La crédibilité des sondages d’opinion qui circulent sur la toile depuis une semaine autour de la présidentielle et des législatives nationales prévues en 2023 en République démocratique du Congo est discutable.  Pour le Professeur Kahindo Muhesi, enseignement en sciences politiques, il y a à s’interroger sur la méthodologie utilisée pour aboutir aux résultats publiés dans des réseaux sociaux.

Depuis une semaine, des brigades numériques des acteurs politiques et une journaliste de Kinshasa publient les résultats des sondages de la présidentielle de 2023. Sondages qui placent Félix Tshisekedi en tête avec 61.8% des voix.

 

Pendant ce temps, en ville de Butembo, la Représentation des Étudiants du Congo, (RDC), a effectué une série de sondage en rapport avec les prochaines compétitions électorales au pays prévues en 2023.  Ce sondage a couvert les 28 quartiers de la Ville de Butembo à raison de 200 personnes par quartier âgées de 18 ans et plus, qui fait un échantillon de 5600 personnes dont 2988 femmes et 2612 hommes. La question de l’enquête était de savoir si les élections se passaient demain, qui allez-vous voter ? 23 noms ont été cités sans tenir compte de la députation nationale ou provinciale. Pour le Professeur Kahindo Muhesi Augustin, il y a lieu de s’interroger sur la crédibilité de ces sondages.
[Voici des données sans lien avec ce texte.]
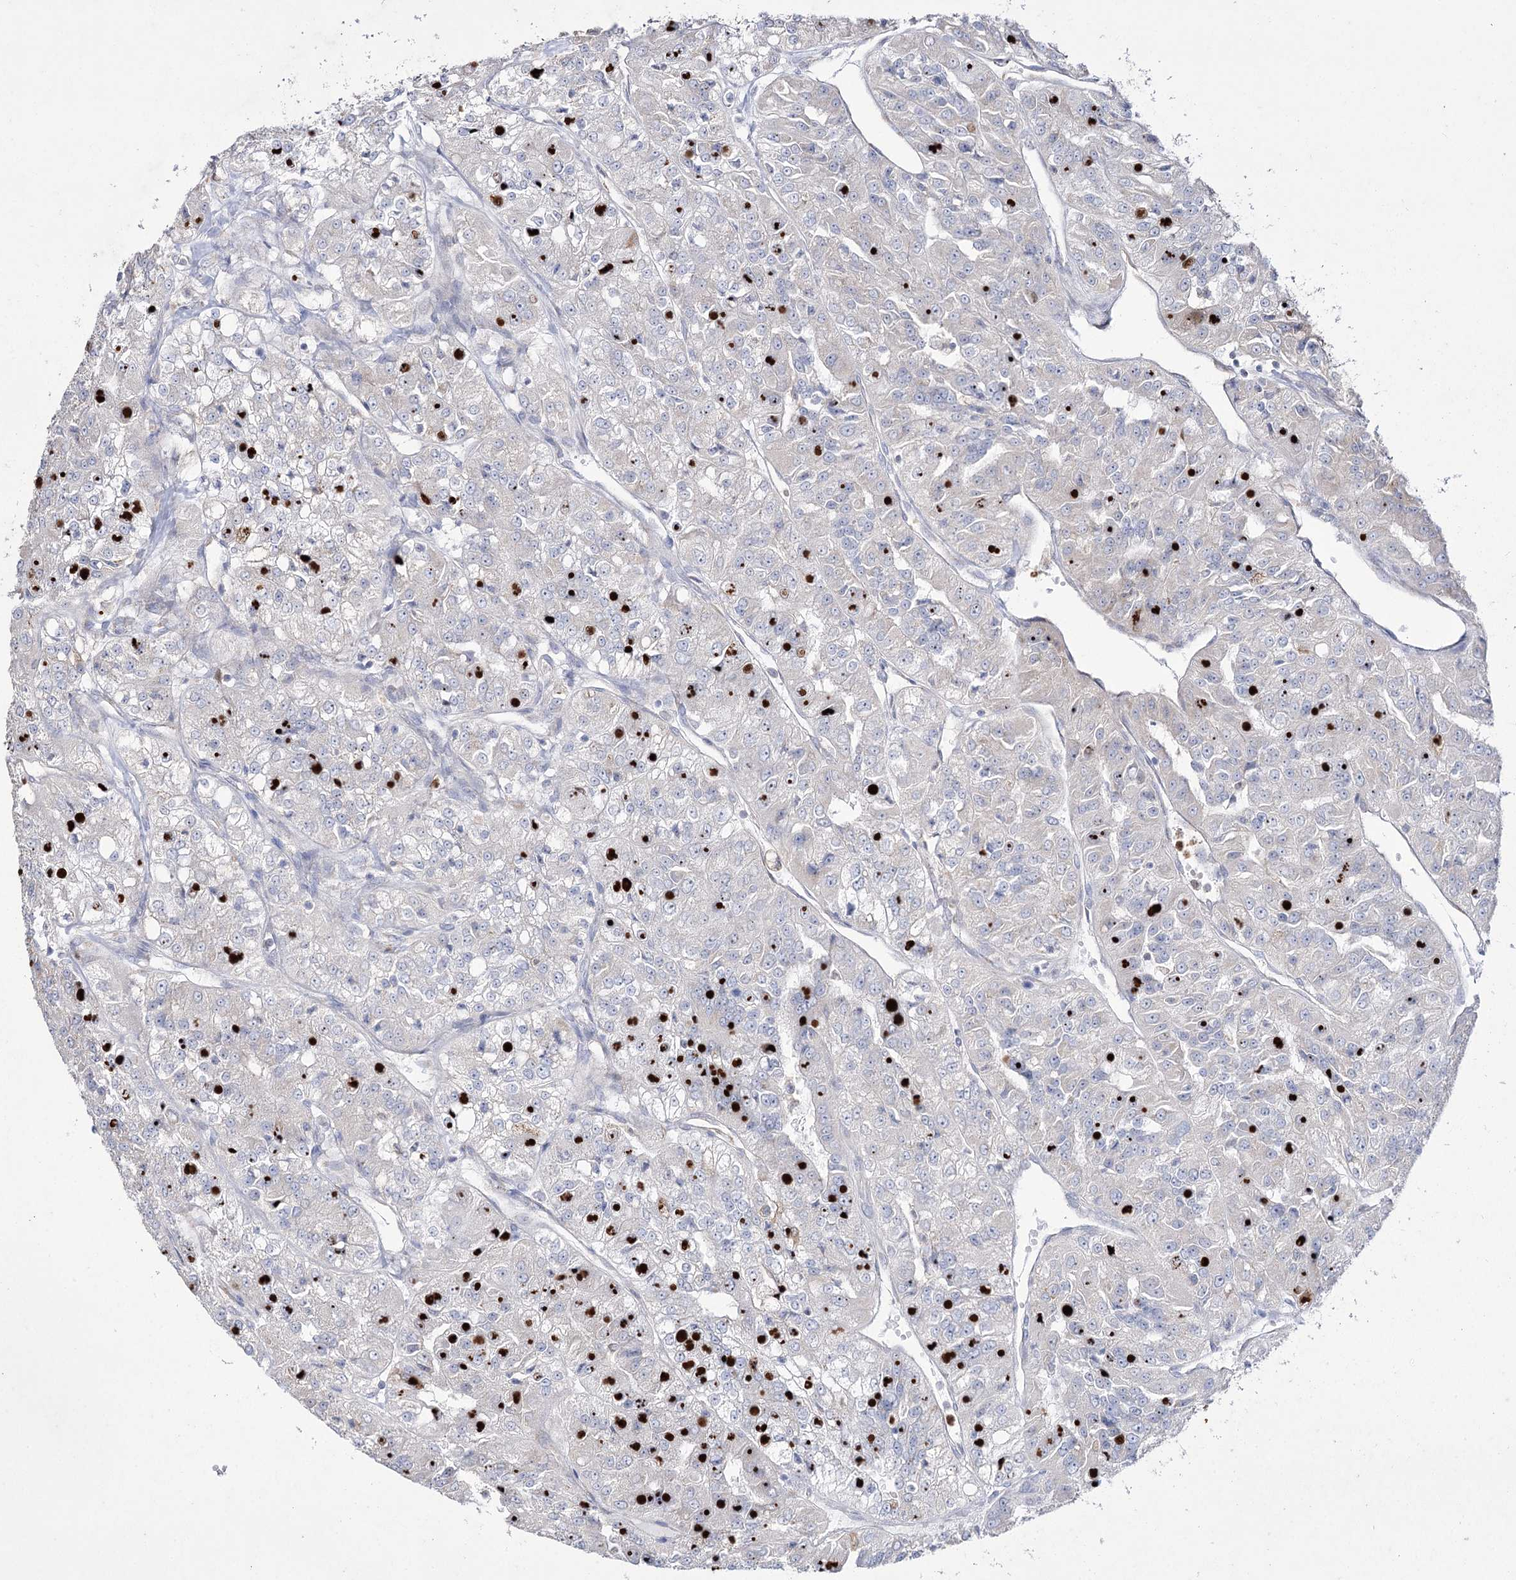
{"staining": {"intensity": "negative", "quantity": "none", "location": "none"}, "tissue": "renal cancer", "cell_type": "Tumor cells", "image_type": "cancer", "snomed": [{"axis": "morphology", "description": "Adenocarcinoma, NOS"}, {"axis": "topography", "description": "Kidney"}], "caption": "A high-resolution photomicrograph shows immunohistochemistry staining of renal cancer (adenocarcinoma), which exhibits no significant expression in tumor cells. Brightfield microscopy of immunohistochemistry stained with DAB (3,3'-diaminobenzidine) (brown) and hematoxylin (blue), captured at high magnification.", "gene": "NIPAL4", "patient": {"sex": "female", "age": 63}}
« On ne sait pas quelle a été la taille de l’échantillon pour tester ce sondage. Mais aussi on peut   se poser la question de savoir quelle est la nature des questions posées. Les questions étaient-elles comprises par les personnes sondées ou étaient-elles à leur hauteur ? Mais aussi le fait qu’on propose différentes réponses, c’est comme si le sondage contraignait la personne sondée à pouvoir choisir parmi les réponses proposées », explique le Professeur.

« Effectivement on peut recourir au sondage pour se faire la santé politique. On peut donner l’argent à un institut de sondage pour qu’il publie des résultats à votre faveur », ajoute-t-il.

« Le sondage ne fait pas les élections. Cela ne veut pas dire qu’il faut le négliger ou   placer foi au sondage », conclut Kahindo Muhesi Augustin.

Retenez que le stade actuel du processus est au niveau de la cartographie opérationnelle, étape franchie par la CENI consistant à identifier physiquement les centres d’inscriptions. La prochaine étape consistera à la révision du fichier électoral avant les élections constitutionnelles annoncées pour décembre 2023.